El deterioro no se limita a los votantes opositores. Incluso dentro de su propio electorado emergen señales de desencanto. Un 33,9% de quienes lo votaron en 2023 asegura haber reducido o retirado su apoyo, principalmente por la situación económica (47,7%), pero también por promesas incumplidas (18,9%) y preocupaciones vinculadas a la corrupción (12,7%). Este dato es particularmente significativo: el problema ya no es solo conquistar nuevos votantes, sino retener a los propios.

El informe también revela un clima general de búsqueda de alternativas. Un 62,4% considera que Argentina necesita un candidato nuevo por fuera de los partidos tradicionales, mientras que un 46,4% estaría dispuesto a votar una opción más moderada. Incluso, casi la mitad (48,2%) apoyaría una alianza opositora para derrotar a Milei. Estas cifras reflejan una sociedad en movimiento, que comienza a mirar más allá del oficialismo en busca de estabilidad y previsibilidad.

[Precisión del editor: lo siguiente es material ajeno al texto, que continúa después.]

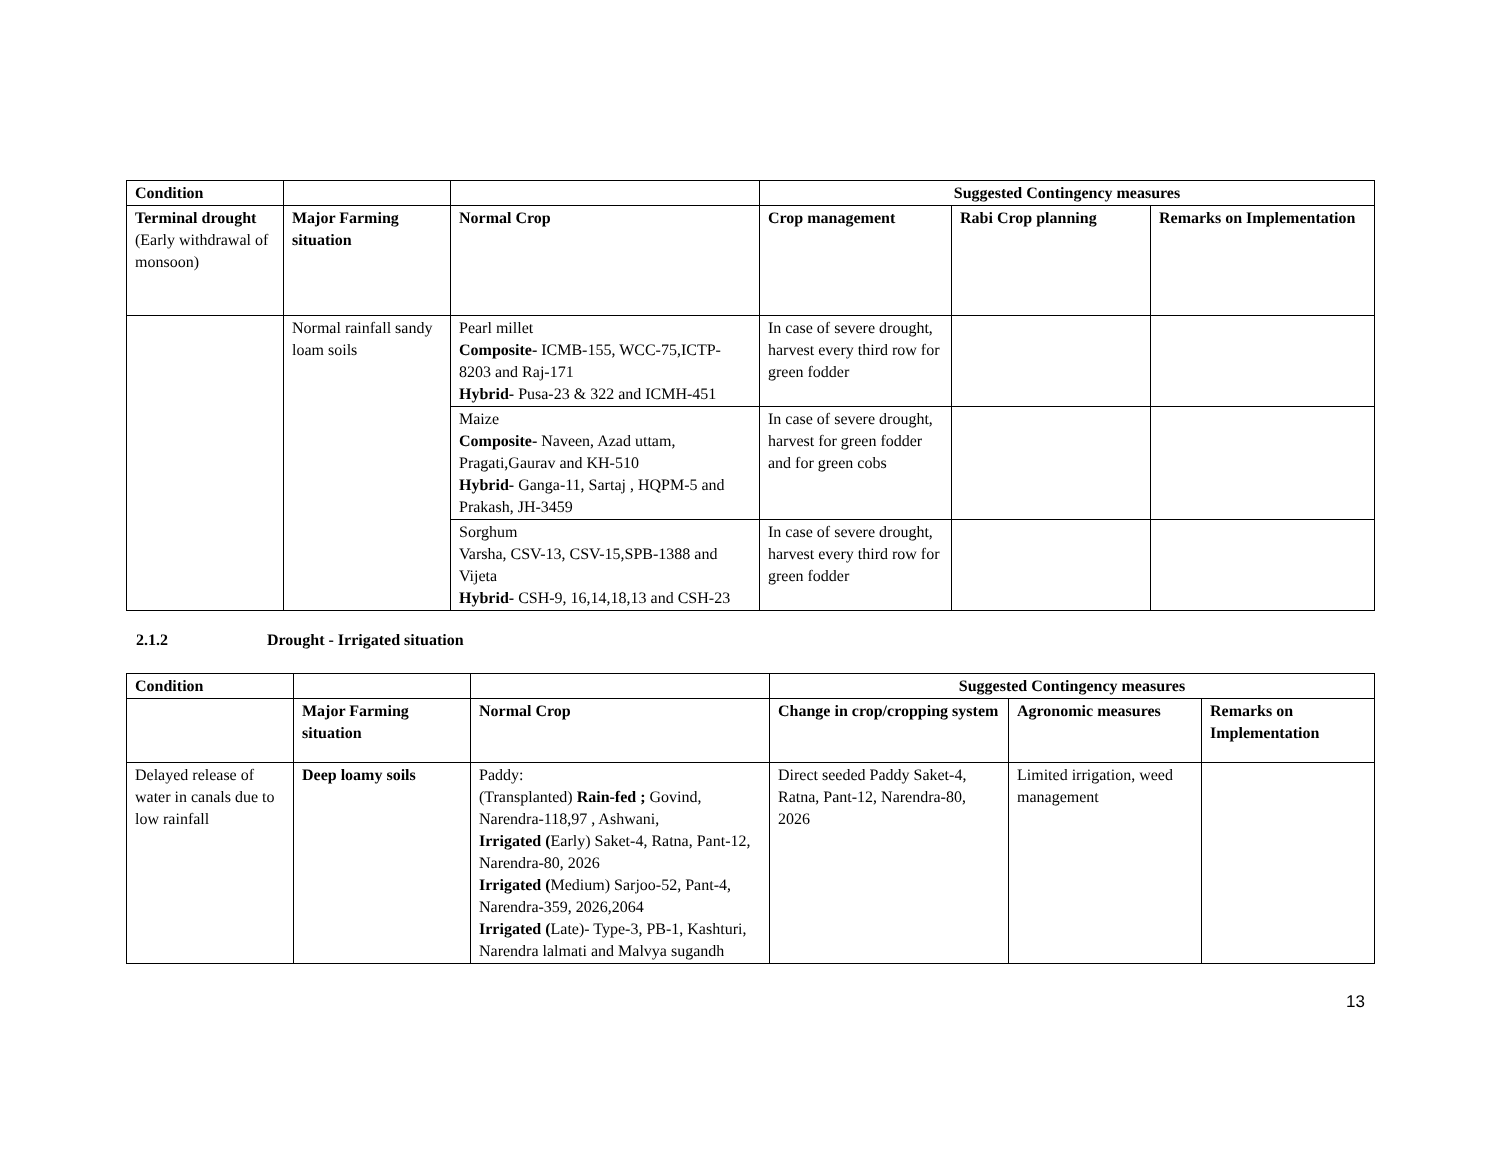| Condition | | | Suggested Contingency measures | | |
| --- | --- | --- | --- | --- | --- |
| Terminal drought (Early withdrawal of monsoon) | Major Farming situation | Normal Crop | Crop management | Rabi Crop planning | Remarks on Implementation |
| | Normal rainfall sandy loam soils | Pearl millet Composite- ICMB-155, WCC-75,ICTP-8203 and Raj-171 Hybrid- Pusa-23 & 322 and ICMH-451 | In case of severe drought, harvest every third row for green fodder | | |
| | | Maize Composite- Naveen, Azad uttam, Pragati,Gaurav and KH-510 Hybrid- Ganga-11, Sartaj , HQPM-5 and Prakash, JH-3459 | In case of severe drought, harvest for green fodder and for green cobs | | |
| | | Sorghum Varsha, CSV-13, CSV-15,SPB-1388 and Vijeta Hybrid- CSH-9, 16,14,18,13 and CSH-23 | In case of severe drought, harvest every third row for green fodder | | |
2.1.2 Drought - Irrigated situation
| Condition | | | Suggested Contingency measures | | |
| --- | --- | --- | --- | --- | --- |
| | Major Farming situation | Normal Crop | Change in crop/cropping system | Agronomic measures | Remarks on Implementation |
| Delayed release of water in canals due to low rainfall | Deep loamy soils | Paddy: (Transplanted) Rain-fed ; Govind, Narendra-118,97 , Ashwani, Irrigated ( Early) Saket-4, Ratna, Pant-12, Narendra-80, 2026 Irrigated ( Medium) Sarjoo-52, Pant-4, Narendra-359, 2026,2064 Irrigated ( Late)- Type-3, PB-1, Kashturi, Narendra lalmati and Malvya sugandh | Direct seeded Paddy Saket-4, Ratna, Pant-12, Narendra-80, 2026 | Limited irrigation, weed management | |
13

En paralelo, el rechazo a un segundo mandato alcanza el 60,6%, consolidando la idea de que el ciclo político del actual gobierno podría ser más corto de lo esperado si no logra revertir las tendencias actuales. El clima social comienza a mostrar signos de agotamiento frente al rumbo del Gobierno. La combinación de dificultades económicas persistentes y expectativas incumplidas no solo impacta en la imagen presidencial, sino también en la percepción general sobre el futuro.

Lejos de consolidar un horizonte de certidumbre, los datos sugieren una creciente incertidumbre, donde amplios sectores de la sociedad ya no solo cuestionan el presente, sino que empiezan a dudar de la capacidad del oficialismo para ofrecer una salida sostenible a la crisis. El panorama que traza el informe es claro: la administración libertaria enfrenta un proceso de desgaste que combina variables económicas, políticas y éticas. La caída en la intención de voto no es un fenómeno aislado, sino la expresión de una pérdida más amplia de confianza.
Con mayorías contundentes que rechazan su continuidad, cuestionan su desempeño económico y demandan alternativas políticas, los números configuran algo más que una foto del momento: marcan un punto de inflexión. Si estos indicadores se sostienen en el tiempo, el escenario deja de ser simplemente adverso y pasa a convertirse en estructuralmente crítico para el oficialismo.